Hi @t.p.northover, I've added you as a reviewer since you're the AArch64 backend maintainer and the approach set out in this patch has some implications on (forward-)compatibility of the IR.

This patch tries to model the feature flags for predicating instructions for Arm's Scalable Matrix Extension (SME).

In short: this patch adds three new subtarget features and adds them (by default) to all AArch64 subtargets:

  • pstate-sm0 (enables instructions that are valid when SME streaming mode is enabled or SME is not available)
  • pstate-sm1 (enables instructions that are valid when SME streaming mode is enabled)
  • pstate-za1 (enables instructions that are valid when SME ZA accumulator array is enabled)

By disabling the above features we can limit LLVM's use of certain instructions. For example, when SME Streaming Mode is enabled, LLVM can't use most NEON instructions or certain SVE(2) instructions.
We express that with +sme,-pstate-sm0,+pstate-sm1 which:

  • Enables all streaming-compatible NEON/SVE/SVE2 instructions implied by +sme (which work regardless of whether PSTATE.SM=0 or PSTATE.SM=1)
  • Enables all SME instructions that are valid when PSTATE.SM=1.
  • Disables all instructions that rely on PSTATE.SM=0 (this is most of NEON and certain SVE(2) instructions)
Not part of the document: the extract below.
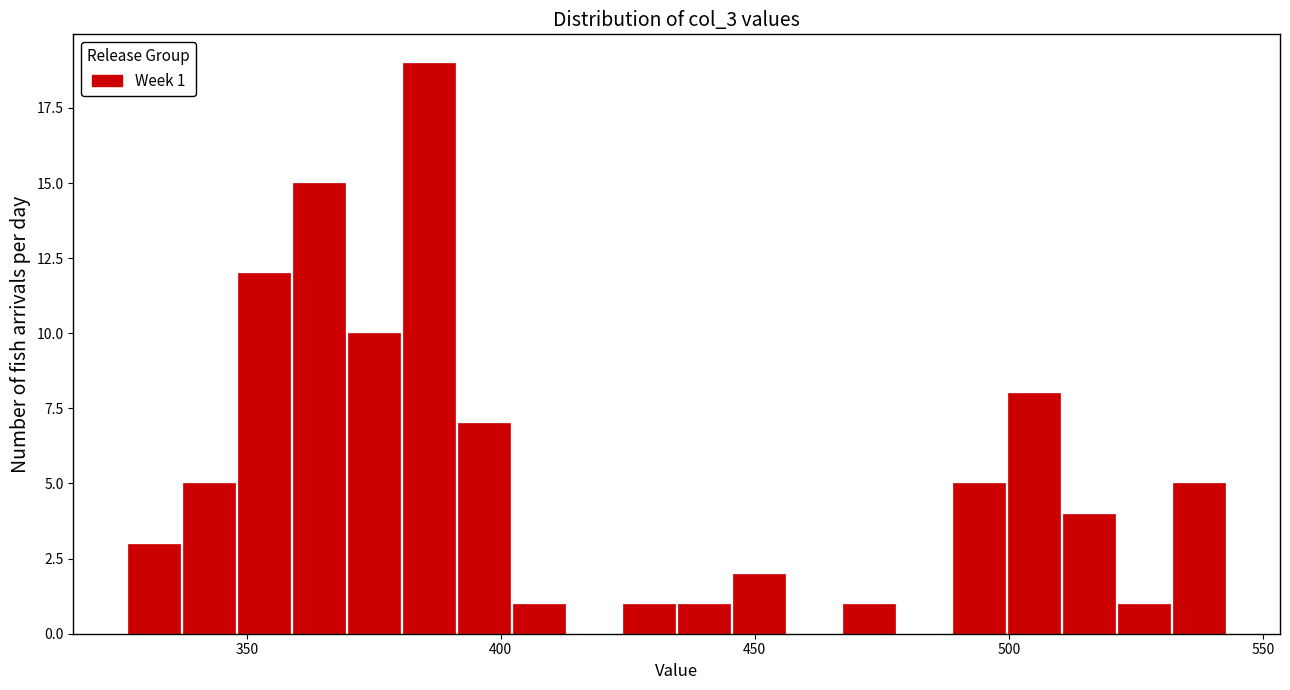

Around what value on the x-axis is the tallest bar? Give the approximate position of its centre, as read against the axis.

385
By default, the pstate-sm0/sm1/za1 features are always added to the list of subtarget-features when constructing the AArch64Subtarget. This way, when the user passes +sme it will enable all SME instructions (regardless of pstate.sm/za).
This has the consequence that when compiling to bitcode, LLVM will always add +pstate-sm0/sm1/za1 as AArch64 features to the bitcode, making these features more or less a permanent requirement going forward irrespective of whether SME is targeted.
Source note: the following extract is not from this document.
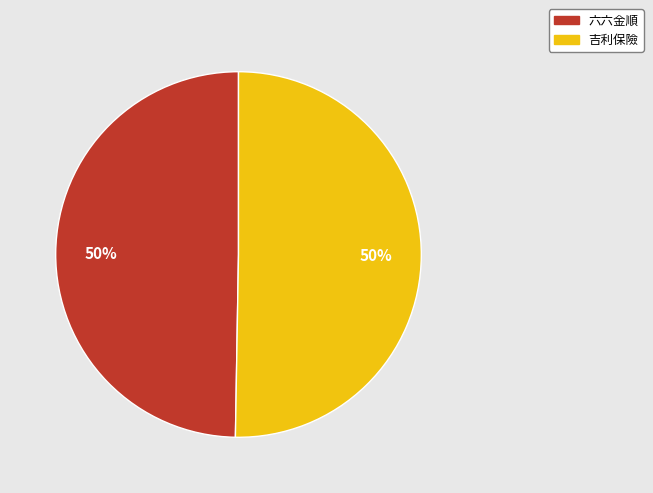

Count the number of slices in the pie.

2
I'll admit that my SME knowledge is sketchy but I cannot help but think you're causing yourself problems by tying parts of the code generator together that don't need to be tied. As I see it there are two distinct problems that need to be solved:

  1. SME enables a set of instructions that partially overlap with NEON and SVE.
  2. SME has runtime modes that further restricts what instructions are available.

Both of these can be represented using feature flags but that doesn't mean they require symmetrical coverage.

The feature flags required for (1) are required to protect instruction definitions and usage (i.e. assembler support, isel patterns...). These features are user visible as used by -march= and similar options.

The feature flags [1] used for (2) exist to allow pre isel code generation to make informed choices as to what builtins/transformations are safe to use. When used correctly there should never be an instance where an isel pattern is used in error. If a code path really wants to emit instructions that sit outside of feature (2) (inline asm for example) it seems simpler to assume they know what they're doing and let them. Sure a bug might exist where this logic is wrong but treating (1) and (2) the same just means a runtime SIGILL is replaced with a compiler crash and I don't think the extra complexity is worth it. Especially when we're further down the road and fighting ten more years of new feature options.

I personally think the source of many of these problems will be much higher in the stack. For example, when it comes to the NEON and SVE builtins I figure we'll want to detect invalid calls within clang based on the c/c++ function decorations we'll need anyway. That way the user will see a nice diagnostic rather than a compiler crash or runtime failure.

[1] I use feature flags here as that's what you've implemented, but again here there's a choice. We can use whatever LLVM function decoration is most appropriate. I'm not saying a feature flag is wrong, in fact it seems clean enough, I'm just highlighting you've got options that should be considered as part of the wider SME support within LLVM.